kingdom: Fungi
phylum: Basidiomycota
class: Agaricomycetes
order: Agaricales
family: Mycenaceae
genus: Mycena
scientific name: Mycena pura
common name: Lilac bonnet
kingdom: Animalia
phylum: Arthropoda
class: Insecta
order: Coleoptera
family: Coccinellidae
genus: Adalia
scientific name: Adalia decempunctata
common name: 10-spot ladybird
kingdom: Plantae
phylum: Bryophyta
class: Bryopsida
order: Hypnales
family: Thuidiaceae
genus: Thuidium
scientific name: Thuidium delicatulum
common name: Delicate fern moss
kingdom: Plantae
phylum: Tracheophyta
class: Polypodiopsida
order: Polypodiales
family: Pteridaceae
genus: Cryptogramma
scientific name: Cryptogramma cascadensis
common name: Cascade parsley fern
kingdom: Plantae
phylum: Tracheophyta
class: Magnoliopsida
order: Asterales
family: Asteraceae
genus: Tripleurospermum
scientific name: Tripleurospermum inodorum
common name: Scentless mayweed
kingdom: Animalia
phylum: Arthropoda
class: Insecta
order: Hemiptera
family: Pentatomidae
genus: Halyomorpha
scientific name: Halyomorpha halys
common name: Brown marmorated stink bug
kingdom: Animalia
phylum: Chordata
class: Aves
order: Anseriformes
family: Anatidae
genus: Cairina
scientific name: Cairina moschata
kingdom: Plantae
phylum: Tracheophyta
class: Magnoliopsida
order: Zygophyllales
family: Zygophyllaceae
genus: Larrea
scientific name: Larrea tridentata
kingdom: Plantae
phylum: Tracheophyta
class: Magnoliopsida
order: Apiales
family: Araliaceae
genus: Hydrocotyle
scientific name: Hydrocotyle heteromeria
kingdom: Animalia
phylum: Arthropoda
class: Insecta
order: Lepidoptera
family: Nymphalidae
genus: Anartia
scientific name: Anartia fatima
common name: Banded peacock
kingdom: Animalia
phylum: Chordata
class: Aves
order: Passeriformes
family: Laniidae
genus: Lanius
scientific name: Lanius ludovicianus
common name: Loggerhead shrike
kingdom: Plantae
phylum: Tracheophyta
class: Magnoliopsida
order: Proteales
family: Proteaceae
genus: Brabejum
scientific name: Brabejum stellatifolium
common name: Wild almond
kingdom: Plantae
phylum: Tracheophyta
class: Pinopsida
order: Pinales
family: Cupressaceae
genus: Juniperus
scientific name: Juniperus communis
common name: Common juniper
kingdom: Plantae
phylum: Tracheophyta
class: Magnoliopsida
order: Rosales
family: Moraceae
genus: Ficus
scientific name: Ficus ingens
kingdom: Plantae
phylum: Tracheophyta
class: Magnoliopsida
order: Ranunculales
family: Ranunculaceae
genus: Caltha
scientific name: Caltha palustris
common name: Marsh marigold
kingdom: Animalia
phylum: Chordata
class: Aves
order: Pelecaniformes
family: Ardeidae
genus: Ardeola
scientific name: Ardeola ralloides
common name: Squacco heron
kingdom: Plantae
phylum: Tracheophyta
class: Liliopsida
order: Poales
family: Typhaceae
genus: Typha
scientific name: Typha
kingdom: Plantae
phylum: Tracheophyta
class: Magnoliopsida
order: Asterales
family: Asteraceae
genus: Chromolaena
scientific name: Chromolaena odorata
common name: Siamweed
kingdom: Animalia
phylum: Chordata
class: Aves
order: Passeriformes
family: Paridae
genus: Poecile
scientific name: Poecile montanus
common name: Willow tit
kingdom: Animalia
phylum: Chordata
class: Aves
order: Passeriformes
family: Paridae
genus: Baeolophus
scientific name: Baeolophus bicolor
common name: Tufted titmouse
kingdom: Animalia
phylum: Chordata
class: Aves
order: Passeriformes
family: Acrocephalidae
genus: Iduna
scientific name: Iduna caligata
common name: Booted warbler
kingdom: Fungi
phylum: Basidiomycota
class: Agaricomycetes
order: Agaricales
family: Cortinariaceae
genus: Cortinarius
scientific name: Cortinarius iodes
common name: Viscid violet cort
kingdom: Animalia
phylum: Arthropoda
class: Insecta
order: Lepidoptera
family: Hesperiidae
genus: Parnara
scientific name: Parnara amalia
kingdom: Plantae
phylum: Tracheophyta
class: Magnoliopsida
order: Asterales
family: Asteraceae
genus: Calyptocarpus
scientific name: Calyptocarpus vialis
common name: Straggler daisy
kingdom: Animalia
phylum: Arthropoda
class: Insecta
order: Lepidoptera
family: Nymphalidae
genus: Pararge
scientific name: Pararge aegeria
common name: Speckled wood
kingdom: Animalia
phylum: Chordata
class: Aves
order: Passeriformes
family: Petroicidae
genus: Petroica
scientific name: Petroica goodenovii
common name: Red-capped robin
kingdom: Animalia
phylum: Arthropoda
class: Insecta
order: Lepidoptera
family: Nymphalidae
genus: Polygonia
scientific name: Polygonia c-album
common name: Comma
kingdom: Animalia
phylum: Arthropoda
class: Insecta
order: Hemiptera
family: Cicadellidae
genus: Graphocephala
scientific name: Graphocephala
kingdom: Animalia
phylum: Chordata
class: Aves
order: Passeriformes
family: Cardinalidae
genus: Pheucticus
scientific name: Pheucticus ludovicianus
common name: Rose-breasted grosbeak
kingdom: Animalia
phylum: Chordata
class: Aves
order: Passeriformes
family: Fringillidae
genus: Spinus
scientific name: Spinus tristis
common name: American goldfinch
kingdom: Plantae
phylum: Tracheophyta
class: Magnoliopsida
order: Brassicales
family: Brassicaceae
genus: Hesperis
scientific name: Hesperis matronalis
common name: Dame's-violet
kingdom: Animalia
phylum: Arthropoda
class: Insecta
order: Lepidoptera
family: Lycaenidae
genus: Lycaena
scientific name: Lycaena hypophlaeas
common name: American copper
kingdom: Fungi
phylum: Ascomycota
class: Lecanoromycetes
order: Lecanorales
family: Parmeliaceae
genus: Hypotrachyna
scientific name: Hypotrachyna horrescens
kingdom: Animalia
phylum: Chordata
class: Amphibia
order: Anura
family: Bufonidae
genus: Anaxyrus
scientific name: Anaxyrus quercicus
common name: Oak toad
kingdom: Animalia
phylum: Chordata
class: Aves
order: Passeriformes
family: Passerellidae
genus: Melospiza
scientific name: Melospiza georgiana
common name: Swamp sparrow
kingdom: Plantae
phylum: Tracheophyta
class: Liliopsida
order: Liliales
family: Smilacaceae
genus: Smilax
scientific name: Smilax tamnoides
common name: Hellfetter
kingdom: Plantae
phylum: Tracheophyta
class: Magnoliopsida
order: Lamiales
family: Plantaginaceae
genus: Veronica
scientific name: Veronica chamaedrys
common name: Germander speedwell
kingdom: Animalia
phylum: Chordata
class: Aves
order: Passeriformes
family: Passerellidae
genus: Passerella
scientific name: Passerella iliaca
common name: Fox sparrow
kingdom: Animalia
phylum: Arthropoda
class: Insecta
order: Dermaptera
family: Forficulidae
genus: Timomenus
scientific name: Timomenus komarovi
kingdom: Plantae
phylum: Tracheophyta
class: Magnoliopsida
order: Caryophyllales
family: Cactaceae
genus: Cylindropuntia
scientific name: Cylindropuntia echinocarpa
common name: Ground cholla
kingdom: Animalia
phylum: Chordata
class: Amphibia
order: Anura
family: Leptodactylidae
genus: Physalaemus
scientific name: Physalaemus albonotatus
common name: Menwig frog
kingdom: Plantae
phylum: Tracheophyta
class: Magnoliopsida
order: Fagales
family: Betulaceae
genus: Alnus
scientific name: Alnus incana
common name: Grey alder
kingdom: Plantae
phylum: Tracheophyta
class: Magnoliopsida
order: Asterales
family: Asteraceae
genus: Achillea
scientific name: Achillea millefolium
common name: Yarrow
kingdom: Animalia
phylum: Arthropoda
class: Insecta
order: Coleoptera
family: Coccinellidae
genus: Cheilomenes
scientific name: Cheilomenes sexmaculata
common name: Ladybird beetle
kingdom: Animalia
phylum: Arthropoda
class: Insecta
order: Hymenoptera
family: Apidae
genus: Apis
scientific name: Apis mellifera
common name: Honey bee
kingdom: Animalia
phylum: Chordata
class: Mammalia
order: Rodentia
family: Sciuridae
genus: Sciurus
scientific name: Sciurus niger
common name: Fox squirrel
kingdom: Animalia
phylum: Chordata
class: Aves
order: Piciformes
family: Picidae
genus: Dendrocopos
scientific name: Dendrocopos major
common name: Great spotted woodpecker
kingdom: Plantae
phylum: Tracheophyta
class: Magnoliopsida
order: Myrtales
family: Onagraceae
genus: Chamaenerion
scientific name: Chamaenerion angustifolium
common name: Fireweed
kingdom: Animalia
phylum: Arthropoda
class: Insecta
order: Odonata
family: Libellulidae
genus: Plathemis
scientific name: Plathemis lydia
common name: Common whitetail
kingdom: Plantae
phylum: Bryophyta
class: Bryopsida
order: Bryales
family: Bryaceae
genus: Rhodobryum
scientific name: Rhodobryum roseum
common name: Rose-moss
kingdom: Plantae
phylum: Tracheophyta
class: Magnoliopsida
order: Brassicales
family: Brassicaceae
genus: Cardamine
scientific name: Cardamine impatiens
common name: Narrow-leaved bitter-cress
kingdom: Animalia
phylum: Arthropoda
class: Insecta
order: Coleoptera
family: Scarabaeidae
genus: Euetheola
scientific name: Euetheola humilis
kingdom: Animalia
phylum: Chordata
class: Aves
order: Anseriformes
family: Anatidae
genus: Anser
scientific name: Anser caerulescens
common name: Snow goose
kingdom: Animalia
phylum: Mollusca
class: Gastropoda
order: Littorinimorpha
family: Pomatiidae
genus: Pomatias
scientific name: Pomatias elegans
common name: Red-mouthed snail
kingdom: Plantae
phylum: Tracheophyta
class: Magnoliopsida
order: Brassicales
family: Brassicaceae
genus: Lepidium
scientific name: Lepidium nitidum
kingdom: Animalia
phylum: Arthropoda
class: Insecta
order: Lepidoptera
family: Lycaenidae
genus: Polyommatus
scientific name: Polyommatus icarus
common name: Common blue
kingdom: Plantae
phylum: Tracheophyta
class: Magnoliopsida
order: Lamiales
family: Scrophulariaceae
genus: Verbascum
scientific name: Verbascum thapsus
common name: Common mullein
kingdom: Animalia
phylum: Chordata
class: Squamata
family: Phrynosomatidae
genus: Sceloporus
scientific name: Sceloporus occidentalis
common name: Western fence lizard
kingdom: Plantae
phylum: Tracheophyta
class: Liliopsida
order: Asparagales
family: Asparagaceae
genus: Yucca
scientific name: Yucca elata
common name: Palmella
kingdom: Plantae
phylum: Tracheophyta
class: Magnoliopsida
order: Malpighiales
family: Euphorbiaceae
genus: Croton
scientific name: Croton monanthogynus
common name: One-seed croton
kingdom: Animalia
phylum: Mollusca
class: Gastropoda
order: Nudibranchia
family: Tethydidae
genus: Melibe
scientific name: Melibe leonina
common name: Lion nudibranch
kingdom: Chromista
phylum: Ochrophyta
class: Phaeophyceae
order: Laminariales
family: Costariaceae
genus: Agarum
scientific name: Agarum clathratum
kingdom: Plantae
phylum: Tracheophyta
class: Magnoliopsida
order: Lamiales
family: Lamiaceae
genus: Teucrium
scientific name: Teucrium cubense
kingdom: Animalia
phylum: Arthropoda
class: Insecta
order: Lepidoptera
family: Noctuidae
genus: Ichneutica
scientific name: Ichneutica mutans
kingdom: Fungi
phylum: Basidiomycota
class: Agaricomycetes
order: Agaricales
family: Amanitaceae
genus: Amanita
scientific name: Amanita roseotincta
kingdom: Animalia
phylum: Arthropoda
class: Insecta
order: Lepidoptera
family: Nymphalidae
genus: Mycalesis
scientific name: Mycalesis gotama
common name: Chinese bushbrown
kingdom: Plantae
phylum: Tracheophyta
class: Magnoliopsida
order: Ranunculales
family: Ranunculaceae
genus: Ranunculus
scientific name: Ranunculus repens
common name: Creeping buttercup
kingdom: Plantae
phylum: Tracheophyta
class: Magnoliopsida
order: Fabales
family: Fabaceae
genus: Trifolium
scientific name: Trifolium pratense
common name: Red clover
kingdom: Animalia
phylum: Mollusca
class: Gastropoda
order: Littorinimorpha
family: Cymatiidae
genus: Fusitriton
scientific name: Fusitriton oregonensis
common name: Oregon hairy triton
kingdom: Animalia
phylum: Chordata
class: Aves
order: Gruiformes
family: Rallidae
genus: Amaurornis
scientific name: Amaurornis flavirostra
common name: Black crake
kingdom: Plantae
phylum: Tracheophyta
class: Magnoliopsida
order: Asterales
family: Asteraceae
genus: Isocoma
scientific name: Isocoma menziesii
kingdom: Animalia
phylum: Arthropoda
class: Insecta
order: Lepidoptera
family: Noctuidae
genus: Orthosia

__________________________________________________

◆ Direction:
Rewrite the records between the lines holding "order: Pelecaniformes" and "genus: Iduna", inclusive, replacing "common name" with "vernacular name" and keeping everything else the same.

◆ Expected answer:
order: Pelecaniformes
family: Ardeidae
genus: Ardeola
scientific name: Ardeola ralloides
vernacular name: Squacco heron
kingdom: Plantae
phylum: Tracheophyta
class: Liliopsida
order: Poales
family: Typhaceae
genus: Typha
scientific name: Typha
kingdom: Plantae
phylum: Tracheophyta
class: Magnoliopsida
order: Asterales
family: Asteraceae
genus: Chromolaena
scientific name: Chromolaena odorata
vernacular name: Siamweed
kingdom: Animalia
phylum: Chordata
class: Aves
order: Passeriformes
family: Paridae
genus: Poecile
scientific name: Poecile montanus
vernacular name: Willow tit
kingdom: Animalia
phylum: Chordata
class: Aves
order: Passeriformes
family: Paridae
genus: Baeolophus
scientific name: Baeolophus bicolor
vernacular name: Tufted titmouse
kingdom: Animalia
phylum: Chordata
class: Aves
order: Passeriformes
family: Acrocephalidae
genus: Iduna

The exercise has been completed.